The easiest way to get people to take a big step, like voting in a general election, is to get them to take a small step, like putting a yard sign up or donating (even $1), or voting in a primary. As the charts above indicate, Democrat primary votes in St. Louis County have been steadily increasing for a decade. Tuesday was a step change. People who pulled a Democrat ballot on Tuesday are very likely to vote Democrat again in November. That’s the consistency part.
Studies show that Democrats tend to hang around with other Democrats and Republicans hang around with Republicans. Plus, the number one predictor of whether someone actually votes is if someone in their network votes. And that effect extends to people two-degrees of separation from the voter, as I mentioned in my pre-election blog:
Even when we control for alternative sources of similar behavior, such as having the same income, education, ideology, or level of political interest, the typical subject is about 15 percent more likely to vote if one of his discussion partners votes. But does this influence spread beyond that to the rest of the network? As it turns out, we see a correlation between people who are directly connected and also between people who are indirectly connected via a common friend. In other words, if you vote, then it increases the likelihood that your friends’ friends vote as well.
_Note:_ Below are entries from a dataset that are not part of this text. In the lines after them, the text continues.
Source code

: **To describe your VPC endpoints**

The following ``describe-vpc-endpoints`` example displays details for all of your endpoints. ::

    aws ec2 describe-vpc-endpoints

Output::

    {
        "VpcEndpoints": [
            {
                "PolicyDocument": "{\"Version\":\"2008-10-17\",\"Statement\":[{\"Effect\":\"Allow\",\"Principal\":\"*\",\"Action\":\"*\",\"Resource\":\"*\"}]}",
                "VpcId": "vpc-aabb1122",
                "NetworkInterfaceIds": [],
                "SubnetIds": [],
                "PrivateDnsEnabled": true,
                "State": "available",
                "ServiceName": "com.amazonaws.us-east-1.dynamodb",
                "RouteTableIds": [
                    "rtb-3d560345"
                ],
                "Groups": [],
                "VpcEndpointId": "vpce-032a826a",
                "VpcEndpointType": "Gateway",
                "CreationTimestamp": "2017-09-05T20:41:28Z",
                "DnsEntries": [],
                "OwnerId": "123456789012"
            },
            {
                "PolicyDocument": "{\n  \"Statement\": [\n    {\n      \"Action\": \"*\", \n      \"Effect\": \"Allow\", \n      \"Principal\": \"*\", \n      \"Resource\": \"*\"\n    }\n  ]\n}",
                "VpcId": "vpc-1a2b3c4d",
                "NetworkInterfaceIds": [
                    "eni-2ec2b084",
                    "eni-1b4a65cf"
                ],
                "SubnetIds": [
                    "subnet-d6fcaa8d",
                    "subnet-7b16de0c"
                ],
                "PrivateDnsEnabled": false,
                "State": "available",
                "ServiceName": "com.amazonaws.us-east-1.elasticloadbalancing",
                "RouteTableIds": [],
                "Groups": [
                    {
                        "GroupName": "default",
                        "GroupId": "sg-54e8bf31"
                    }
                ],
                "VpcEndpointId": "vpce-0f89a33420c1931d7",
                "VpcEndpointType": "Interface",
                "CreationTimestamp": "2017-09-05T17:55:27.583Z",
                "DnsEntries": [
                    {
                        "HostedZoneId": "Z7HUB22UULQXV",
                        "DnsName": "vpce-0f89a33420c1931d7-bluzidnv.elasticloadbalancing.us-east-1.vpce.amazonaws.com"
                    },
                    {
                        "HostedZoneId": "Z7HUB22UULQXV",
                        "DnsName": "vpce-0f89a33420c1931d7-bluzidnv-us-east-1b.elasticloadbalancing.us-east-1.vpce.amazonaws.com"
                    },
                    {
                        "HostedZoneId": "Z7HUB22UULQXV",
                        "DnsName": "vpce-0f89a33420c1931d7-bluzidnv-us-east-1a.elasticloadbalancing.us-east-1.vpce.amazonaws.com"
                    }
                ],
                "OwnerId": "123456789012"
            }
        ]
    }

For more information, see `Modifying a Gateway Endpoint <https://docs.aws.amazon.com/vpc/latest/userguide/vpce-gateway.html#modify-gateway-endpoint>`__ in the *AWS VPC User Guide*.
Christakis, Nicholas A.; Fowler, James H. (2009-09-09). Connected: The Surprising Power of Our Social Networks and How They Shape Our Lives (p. 185). Hachette Book Group. Kindle Edition.
Those 130,000 people who voted Democrat on Tuesday likely have 5 close friends. Each of those friends has 5 friends. Three from each circle is likely to vote, in part because of the person who voted in August. You do the math.
Moreover, the number of registered voters has declined over that period while the number of Democrat voters has risen.
I haven’t done all the math, but it appears that the loss of registrations in St. Louis County comes disproportionately from Republican voters. That aligns to my post-2012 analysis that concluded Republicans are dying faster than Democrats, and the GOP isn’t replacing those deceased voters. I also discussed the problem here.
So the GOP has a lot of work to do before November. It needs to reignite traditional Republican voters, overcome a growing Democrat advantage in the County, and find a cure for Republican Fatigue Syndrome among free market conservatives.
Or maybe things are right where the Establishment want them—the Tea Partiers returning silently to their pre-2009 lives or moving over to the Libertarian Party. If you wonder, “why would Tea Partiers abandon Republicans,” look no further than the race-baiting fiasco in Mississippi that has now embroiled Erick Erickson of RedState.
If that’s the way the Establishment wanted things, all I can say is “Mission accomplished.”